Fort Carson soldiers working on the wall in eastern Baghdad know they'll be attacked every day.

The job, now half-done, would separate the southwest quarter of Sadr City from the rest of the Shiite enclave. Soldiers in Fort Carson's 3rd Brigade Combat Team have labored day and night placing 12-foot-tall, 7-ton concrete barriers one after another along a road bisecting the neighborhood.

Great pains are taken to secure the area around the wall builders with tanks, infantry and aircraft.

That has drawn Shiite fighters like moths to a lamplight, the brigade's operations officer, Lt. Col. John Digiambattista, said in a telephone interview Tuesday from Iraq.

"The wall is visible," he said. "They know where it begins and where it ends.

"The enemy knows where to find us, and any small group that wants to engage Americans can make their way there."

The brigade has been in combat 38 straight days, including a four-hour battle last week that left 28 insurgents dead and six Americans wounded.

The wall would funnel residents through guarded checkpoints and has inflamed insurgents because it cuts them off from a prosperous portion of Sadr City.

It also denies insurgents easy spots for launching rockets into the fortified Green Zone, the seat of the Iraqi government that lies across the Tigris River.

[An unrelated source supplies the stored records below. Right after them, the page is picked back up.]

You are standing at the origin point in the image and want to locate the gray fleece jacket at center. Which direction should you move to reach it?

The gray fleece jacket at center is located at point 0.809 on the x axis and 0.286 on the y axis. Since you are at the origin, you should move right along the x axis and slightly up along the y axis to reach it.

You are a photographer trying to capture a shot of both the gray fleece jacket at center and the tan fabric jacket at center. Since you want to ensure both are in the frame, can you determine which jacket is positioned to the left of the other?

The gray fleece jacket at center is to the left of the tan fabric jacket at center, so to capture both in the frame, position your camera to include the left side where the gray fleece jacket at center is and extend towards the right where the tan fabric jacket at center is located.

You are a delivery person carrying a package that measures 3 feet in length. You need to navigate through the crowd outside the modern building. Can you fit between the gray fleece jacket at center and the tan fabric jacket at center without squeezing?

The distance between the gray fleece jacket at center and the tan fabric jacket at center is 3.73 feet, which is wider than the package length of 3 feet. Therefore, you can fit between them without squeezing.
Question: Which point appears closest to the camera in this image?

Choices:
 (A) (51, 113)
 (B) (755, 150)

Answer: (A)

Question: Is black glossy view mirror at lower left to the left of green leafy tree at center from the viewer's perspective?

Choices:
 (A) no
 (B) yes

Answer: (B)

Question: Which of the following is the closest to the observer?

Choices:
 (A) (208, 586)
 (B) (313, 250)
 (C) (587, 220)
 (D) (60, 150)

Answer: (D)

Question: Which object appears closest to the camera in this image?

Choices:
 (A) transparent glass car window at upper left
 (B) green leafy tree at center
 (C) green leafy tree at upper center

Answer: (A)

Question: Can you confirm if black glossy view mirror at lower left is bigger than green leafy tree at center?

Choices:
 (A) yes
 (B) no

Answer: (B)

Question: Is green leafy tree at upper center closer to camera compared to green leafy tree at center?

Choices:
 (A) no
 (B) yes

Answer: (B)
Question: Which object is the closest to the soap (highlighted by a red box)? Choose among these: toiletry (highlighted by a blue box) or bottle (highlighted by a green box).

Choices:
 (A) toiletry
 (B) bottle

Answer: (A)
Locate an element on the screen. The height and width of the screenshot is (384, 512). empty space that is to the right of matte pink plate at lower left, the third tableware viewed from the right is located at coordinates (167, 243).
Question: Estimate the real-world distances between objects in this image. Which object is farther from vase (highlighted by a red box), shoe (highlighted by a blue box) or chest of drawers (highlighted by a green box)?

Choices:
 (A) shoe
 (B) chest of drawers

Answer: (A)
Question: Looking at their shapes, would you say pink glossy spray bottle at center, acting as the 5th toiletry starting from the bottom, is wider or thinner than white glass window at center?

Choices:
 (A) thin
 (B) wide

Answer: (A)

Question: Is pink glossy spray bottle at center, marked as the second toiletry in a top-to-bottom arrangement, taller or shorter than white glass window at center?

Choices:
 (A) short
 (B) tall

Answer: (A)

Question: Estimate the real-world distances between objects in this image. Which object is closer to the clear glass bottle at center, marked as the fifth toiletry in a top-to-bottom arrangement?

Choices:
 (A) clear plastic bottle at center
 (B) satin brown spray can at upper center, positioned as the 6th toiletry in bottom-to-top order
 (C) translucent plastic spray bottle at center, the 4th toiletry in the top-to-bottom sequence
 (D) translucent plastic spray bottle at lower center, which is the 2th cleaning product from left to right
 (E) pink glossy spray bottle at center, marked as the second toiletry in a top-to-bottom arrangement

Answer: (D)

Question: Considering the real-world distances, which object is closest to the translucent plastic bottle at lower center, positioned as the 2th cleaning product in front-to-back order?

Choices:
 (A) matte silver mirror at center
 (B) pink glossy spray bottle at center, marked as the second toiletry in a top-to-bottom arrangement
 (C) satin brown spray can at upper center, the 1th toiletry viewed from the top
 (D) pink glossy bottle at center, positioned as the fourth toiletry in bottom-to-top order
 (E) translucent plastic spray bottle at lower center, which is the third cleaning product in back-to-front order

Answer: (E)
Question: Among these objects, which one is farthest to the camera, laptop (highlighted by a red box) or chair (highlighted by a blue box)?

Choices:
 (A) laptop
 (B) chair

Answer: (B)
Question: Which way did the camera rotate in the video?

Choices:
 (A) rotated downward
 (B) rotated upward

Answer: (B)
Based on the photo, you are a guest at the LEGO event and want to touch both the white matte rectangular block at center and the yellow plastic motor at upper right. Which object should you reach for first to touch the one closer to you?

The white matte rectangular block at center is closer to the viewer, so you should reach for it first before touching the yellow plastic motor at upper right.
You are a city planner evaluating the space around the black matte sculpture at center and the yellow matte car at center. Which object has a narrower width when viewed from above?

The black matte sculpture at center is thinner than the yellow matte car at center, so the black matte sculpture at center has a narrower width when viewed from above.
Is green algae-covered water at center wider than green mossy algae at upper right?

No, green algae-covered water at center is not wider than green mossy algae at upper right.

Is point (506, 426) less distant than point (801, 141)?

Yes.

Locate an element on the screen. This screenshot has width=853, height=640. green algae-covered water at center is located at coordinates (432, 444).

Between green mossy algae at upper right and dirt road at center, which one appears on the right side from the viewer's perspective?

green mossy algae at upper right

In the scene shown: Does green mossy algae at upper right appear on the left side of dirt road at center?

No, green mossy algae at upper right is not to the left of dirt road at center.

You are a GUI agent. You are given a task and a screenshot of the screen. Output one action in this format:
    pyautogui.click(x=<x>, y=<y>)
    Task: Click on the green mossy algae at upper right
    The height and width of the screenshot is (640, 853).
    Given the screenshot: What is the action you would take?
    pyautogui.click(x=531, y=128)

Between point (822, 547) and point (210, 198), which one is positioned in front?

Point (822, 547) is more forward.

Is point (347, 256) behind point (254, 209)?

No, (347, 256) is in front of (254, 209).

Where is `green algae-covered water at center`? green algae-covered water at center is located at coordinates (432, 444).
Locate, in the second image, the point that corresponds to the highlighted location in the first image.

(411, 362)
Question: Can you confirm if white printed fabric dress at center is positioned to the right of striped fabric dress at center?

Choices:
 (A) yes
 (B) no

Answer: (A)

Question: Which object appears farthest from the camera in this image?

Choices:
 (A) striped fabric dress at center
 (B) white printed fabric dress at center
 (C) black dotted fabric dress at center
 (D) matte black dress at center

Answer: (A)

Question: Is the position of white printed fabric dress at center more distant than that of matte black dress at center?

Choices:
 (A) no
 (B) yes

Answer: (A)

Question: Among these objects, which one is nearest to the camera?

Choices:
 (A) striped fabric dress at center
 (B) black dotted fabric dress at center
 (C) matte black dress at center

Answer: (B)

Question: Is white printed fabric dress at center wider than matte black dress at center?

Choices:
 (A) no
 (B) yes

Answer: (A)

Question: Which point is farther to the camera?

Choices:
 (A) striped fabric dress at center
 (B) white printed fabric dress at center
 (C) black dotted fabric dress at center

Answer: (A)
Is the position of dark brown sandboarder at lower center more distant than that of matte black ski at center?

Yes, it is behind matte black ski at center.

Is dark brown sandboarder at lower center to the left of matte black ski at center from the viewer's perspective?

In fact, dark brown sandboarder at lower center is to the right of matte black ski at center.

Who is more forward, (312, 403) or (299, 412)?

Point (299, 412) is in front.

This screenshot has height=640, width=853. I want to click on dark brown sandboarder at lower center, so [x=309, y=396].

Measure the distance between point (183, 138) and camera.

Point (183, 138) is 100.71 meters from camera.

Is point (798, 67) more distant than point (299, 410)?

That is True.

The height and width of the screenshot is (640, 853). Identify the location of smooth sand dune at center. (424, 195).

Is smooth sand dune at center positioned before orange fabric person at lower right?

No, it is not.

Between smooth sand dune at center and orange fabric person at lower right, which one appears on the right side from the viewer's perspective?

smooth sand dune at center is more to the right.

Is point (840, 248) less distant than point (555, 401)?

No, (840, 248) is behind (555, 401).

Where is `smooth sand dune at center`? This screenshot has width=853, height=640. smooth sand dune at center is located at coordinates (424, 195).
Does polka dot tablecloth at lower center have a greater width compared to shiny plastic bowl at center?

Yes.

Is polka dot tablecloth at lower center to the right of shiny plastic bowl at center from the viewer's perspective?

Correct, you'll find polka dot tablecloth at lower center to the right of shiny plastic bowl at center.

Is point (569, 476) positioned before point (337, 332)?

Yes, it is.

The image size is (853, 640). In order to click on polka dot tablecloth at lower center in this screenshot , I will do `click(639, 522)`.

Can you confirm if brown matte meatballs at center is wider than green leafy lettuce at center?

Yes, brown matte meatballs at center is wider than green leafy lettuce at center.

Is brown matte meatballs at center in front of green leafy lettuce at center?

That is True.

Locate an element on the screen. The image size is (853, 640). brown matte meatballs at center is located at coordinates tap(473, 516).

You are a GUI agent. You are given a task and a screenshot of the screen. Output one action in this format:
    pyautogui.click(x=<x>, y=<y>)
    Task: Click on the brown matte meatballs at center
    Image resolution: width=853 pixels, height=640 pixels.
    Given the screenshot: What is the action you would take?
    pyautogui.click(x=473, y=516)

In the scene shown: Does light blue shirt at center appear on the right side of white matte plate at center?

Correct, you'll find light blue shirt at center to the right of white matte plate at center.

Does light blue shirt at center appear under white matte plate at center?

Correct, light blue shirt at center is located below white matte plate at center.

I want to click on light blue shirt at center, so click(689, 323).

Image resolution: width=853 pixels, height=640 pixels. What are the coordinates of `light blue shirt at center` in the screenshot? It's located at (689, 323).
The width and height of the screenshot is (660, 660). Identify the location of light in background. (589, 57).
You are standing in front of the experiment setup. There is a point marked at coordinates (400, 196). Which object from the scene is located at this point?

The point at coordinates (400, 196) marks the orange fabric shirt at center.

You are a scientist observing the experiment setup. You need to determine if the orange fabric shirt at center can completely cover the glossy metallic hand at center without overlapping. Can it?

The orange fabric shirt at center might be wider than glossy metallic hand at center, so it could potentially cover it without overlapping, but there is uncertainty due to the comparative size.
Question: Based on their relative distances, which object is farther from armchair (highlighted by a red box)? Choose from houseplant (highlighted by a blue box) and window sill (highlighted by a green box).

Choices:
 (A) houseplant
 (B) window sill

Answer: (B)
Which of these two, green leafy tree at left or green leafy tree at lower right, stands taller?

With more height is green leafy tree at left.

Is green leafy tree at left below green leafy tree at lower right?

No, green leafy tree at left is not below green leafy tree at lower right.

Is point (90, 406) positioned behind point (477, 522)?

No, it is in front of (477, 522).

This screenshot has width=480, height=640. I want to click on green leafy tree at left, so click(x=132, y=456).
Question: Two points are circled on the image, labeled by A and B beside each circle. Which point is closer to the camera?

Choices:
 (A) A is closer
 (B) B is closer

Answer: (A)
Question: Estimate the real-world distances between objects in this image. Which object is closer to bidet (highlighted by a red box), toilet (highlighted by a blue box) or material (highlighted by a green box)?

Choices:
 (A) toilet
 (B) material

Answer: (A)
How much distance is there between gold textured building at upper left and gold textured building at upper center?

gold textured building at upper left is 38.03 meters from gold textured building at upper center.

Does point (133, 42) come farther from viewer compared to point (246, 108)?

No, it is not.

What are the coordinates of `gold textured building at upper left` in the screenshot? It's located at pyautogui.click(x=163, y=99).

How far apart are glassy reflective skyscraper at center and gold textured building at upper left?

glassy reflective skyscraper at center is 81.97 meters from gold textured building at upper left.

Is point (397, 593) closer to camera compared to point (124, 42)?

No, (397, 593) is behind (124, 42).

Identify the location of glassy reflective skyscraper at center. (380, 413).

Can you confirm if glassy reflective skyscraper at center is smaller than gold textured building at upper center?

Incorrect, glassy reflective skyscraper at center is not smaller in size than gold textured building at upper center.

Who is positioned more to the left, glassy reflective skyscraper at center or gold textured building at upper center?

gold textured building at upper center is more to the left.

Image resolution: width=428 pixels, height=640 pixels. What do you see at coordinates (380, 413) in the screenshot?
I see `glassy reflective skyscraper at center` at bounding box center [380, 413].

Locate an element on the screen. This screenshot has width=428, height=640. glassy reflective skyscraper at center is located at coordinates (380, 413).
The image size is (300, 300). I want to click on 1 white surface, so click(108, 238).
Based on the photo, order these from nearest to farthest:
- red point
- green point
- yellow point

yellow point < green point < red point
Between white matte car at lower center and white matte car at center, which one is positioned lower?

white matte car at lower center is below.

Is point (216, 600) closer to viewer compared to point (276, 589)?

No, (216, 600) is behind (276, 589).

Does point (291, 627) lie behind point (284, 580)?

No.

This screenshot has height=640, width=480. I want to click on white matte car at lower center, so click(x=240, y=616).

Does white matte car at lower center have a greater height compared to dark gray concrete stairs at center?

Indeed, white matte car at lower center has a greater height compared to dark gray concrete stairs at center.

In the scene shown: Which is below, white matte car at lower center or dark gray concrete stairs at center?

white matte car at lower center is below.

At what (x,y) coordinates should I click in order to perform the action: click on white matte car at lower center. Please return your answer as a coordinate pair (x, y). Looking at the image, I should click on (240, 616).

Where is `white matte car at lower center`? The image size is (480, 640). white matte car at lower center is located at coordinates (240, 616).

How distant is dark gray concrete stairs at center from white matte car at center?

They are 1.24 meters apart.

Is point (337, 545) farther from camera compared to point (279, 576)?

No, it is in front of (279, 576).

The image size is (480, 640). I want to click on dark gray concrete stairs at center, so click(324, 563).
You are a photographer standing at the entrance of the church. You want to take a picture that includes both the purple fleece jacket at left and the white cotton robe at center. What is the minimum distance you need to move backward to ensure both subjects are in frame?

Troops used the same tactic last year to wrest mostly Sunni neighborhoods in western Baghdad from insurgents. In neighborhoods like Ameriyah, near Baghdad's airport, people traveling into the walled city are searched for weapons by armed guards.

The wall started going up in Sadr City as Shiite militiamen launched attacks on American and Iraqi forces in response to the Iraqi government's offensive on militias in the southern city of Basra.

On Tuesday, soldiers building the wall faced sniper fire from a building, which was hit by a Hellfire missile, Digiambattista said.

The Sadr City fighting came after months of calm in eastern Baghdad and forced the Fort Carson troops to park their Humvees in exchange for heavily armored tanks and Bradley Fighting Vehicles. Troops from the 3,600-soldier brigade have moved into a series of austere combat outposts on the fringes of Sadr City, rotating back to bigger camps for showers and to recover from the stress of combat.

Digiambattista said the enemies they're fighting represent splinter groups from the militia run by Shiite cleric Muqtada al-Sadr, a powerful civic and spiritual leader who holds sway over the neighborhood named for his father, another Shiite imam.

The Shiite factions taking on 3rd Brigade soldiers have been relatively careful. Digiambattista said they've refrained from widespread sectarian violence in favor of aiming their attacks almost solely at American and Iraqi troops.

After driving the insurgents out of the newly walled city block by block, the Fort Carson soldiers plan on following up with programs to improve water and electrical services and reopen businesses.

The goal, Digiambattista said, is to have a secure enclave within Sadr City.